The Republican vow to block any candidate President Obama nominates to the Supreme Court—any candidate, no mattered how qualified—says, at base, that this president doesn’t have the authority of a real president. He doesn’t have the authority of Ronald Reagan, who got Justice Anthony Kennedy confirmed in the last year of his presidency, or of any of the other presidents who have done the same.
Hmm. What could possibly make this president so different from every other president?
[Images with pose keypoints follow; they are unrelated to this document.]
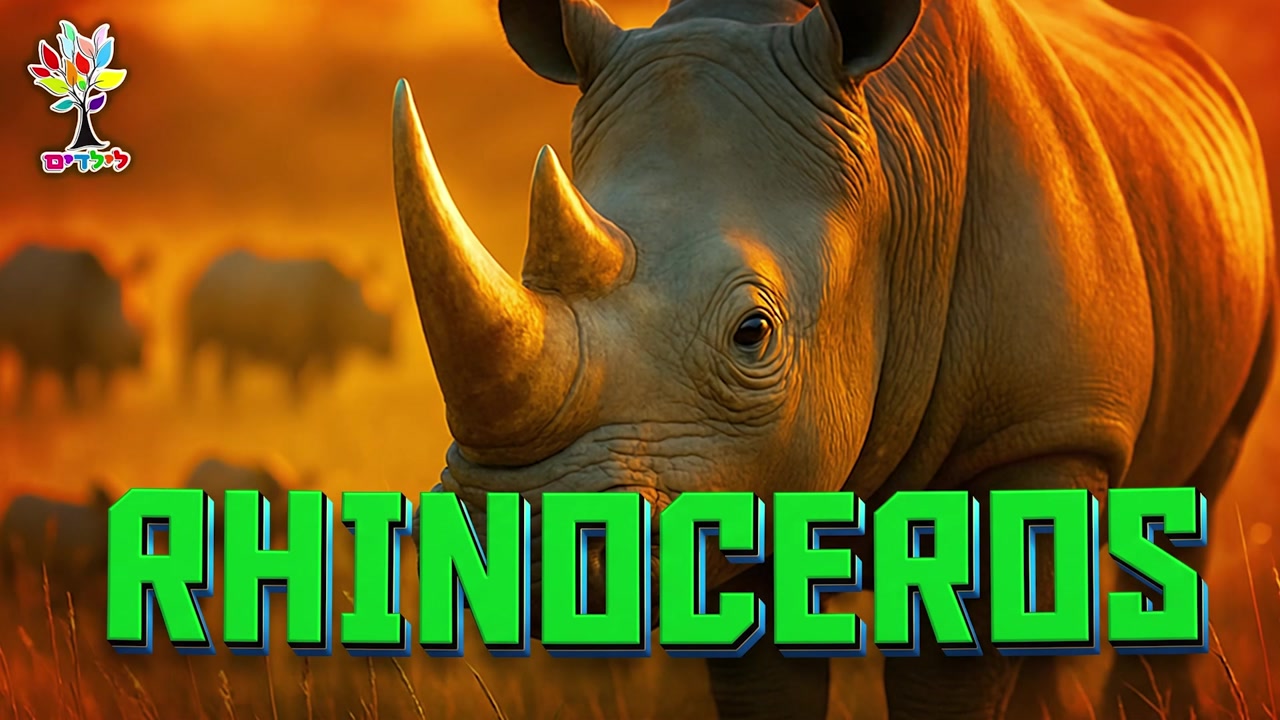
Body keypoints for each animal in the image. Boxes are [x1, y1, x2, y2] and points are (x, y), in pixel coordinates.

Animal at [0, 244, 148, 411]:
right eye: (112, 331)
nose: (137, 358)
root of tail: (10, 262)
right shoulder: (69, 347)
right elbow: (71, 384)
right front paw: (75, 409)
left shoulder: (104, 356)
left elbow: (103, 387)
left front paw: (101, 410)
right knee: (28, 358)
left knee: (31, 358)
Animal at [182, 249, 394, 403]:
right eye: (365, 321)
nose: (391, 350)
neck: (339, 296)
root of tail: (204, 269)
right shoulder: (295, 346)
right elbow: (296, 381)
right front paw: (297, 408)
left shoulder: (325, 344)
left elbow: (316, 380)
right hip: (203, 297)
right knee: (195, 349)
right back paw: (192, 402)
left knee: (230, 353)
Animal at [395, 0, 1275, 718]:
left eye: (753, 333)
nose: (514, 557)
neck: (891, 168)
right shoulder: (752, 469)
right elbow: (763, 677)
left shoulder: (1036, 432)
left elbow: (954, 673)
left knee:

Some people have a theory:
“Our president, the president of the United States, has been disrespected from Day 1,” Carol Richardson, 61, said on Wednesday as she colored a customer’s hair at Ultra Beauty Salon in Hollywood, S.C., a mostly black town near Charleston. “The words that have been said, the things the Republicans have done they’d have never have done to another president. Let’s talk like it is, it’s because of his skin color.”
As sure as the sun comes up in the morning, Republicans will be outraged by any suggestion that the president’s race plays a role in their opposition to him doing his job and them then doing theirs. But you reap what you sow, and Republicans have been sowing enthusiastically for seven years now:
“I can tick instance after instance over the last seven years where Republicans have purposely tried to diminish the president’s authority,” [Rep. G.K.] Butterfield said. “This is just really extreme, and leads me to the conclusion that if this was any other president who was not African-American, it would not have been handled this way.” [...]
“You hear the thing about: ‘He’s not a citizen. He oversteps his bounds. He’s divisive.’ One thing after another,” said Representative Marcia L. Fudge, Democrat of Ohio. “This has been going on since the day he was elected in 2008.”
Sure, today’s Republicans would oppose anything any Democratic president did, but after seven years we know that their attacks on Obama have a very particular edge. They’re not just opposing him, time and time again they’re insisting that his presidency is illegitimate, that he has less authority than the Constitution grants or than his predecessors have enjoyed. That’s not just partisanship. Republicans don’t have to be sitting around together saying “the [racial slur] doesn't get his way on this” for it to be racially motivated. The fundamental disrespect is long since baked in to how they view Obama.
The president may not be able to say it bluntly, but the rest of us can and should: Race is at work here.